Keele University is close neighbour to a top-ranking city for business, according to new research

Stoke-on-Trent championed as top city for start-up businesses, in new research

Keele University is close neighbour to a top-ranking city for business, according to new research. Businesses starting up in Stoke-on-Trent have an advantage over those in much of the rest of the UK, found the new study. The nationwide research placed Stoke in 11th place nationwide, beating cities many times the size. Cities trailing behind Stoke included London, Birmingham and Nottingham.

Experts from online magazine Startups Geek found that Stoke-on-Trent was among the best locations to start a business in central England. The closest city to score more highly in the study was Liverpool, more than 40 miles away.

StartupsGeek.com, an online platform for creative entrepreneurs and small businesses, reported that Stoke -on-Trent scored well in the analysis due to several factors including fast internet speed and low start-up business costs.

Notably, Stoke-on-Trent was helped in its ranking by having the fifth-lowest start-up staff costs in the UK. Stoke also ranked well in the research for metrics including graduate retention rate and rental price of office space.

Dr Colin Rigby, Director of Enterprise at Keele Business School, Keele University, said:

“Stoke on Trent is like a hidden gem, it has a great central location, is well connected to travel infrastructure and has high quality business support in both growth and research-based innovation from two major universities including Keele’s Business Gateway; very active Chamber of Commerce and LEP, as well as a network of incubation and support space for start-ups, all supported by a willing workforce.” 
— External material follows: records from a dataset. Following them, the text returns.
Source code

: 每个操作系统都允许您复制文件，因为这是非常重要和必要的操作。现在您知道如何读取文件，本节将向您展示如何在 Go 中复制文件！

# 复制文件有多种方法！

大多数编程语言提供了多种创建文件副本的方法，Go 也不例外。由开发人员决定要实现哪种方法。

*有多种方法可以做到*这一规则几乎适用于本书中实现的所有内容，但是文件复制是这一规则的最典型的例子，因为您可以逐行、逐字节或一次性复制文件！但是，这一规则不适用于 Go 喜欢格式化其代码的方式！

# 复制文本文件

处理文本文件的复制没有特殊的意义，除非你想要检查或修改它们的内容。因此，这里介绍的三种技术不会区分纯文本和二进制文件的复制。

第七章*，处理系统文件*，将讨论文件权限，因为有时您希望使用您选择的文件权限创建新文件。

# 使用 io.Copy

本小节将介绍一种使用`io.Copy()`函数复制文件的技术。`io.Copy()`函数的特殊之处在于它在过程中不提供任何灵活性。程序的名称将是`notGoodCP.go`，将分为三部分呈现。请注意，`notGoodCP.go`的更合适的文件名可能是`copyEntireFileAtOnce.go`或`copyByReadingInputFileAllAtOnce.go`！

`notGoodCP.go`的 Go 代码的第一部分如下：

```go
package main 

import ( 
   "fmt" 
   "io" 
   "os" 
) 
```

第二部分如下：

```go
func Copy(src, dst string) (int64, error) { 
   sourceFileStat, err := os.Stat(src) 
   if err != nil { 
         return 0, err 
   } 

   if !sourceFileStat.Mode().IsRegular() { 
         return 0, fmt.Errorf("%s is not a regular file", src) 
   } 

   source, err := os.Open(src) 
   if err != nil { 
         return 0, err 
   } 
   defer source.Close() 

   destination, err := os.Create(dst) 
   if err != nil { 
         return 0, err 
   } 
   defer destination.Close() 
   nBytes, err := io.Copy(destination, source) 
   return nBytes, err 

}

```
As the UK business community attempts to navigate the impact of the first global pandemic in recent history, Startups Geek posed the question: When the economy and the business world regain some measure of normality, where in the UK would be the best place to start a new business?

Their journalists delved into the data and put together their first ever ranking of 40 towns and cities across the UK.

The overall winner was Canterbury, with a start-up cost of £757,167 and a five-year survival rate of 41%.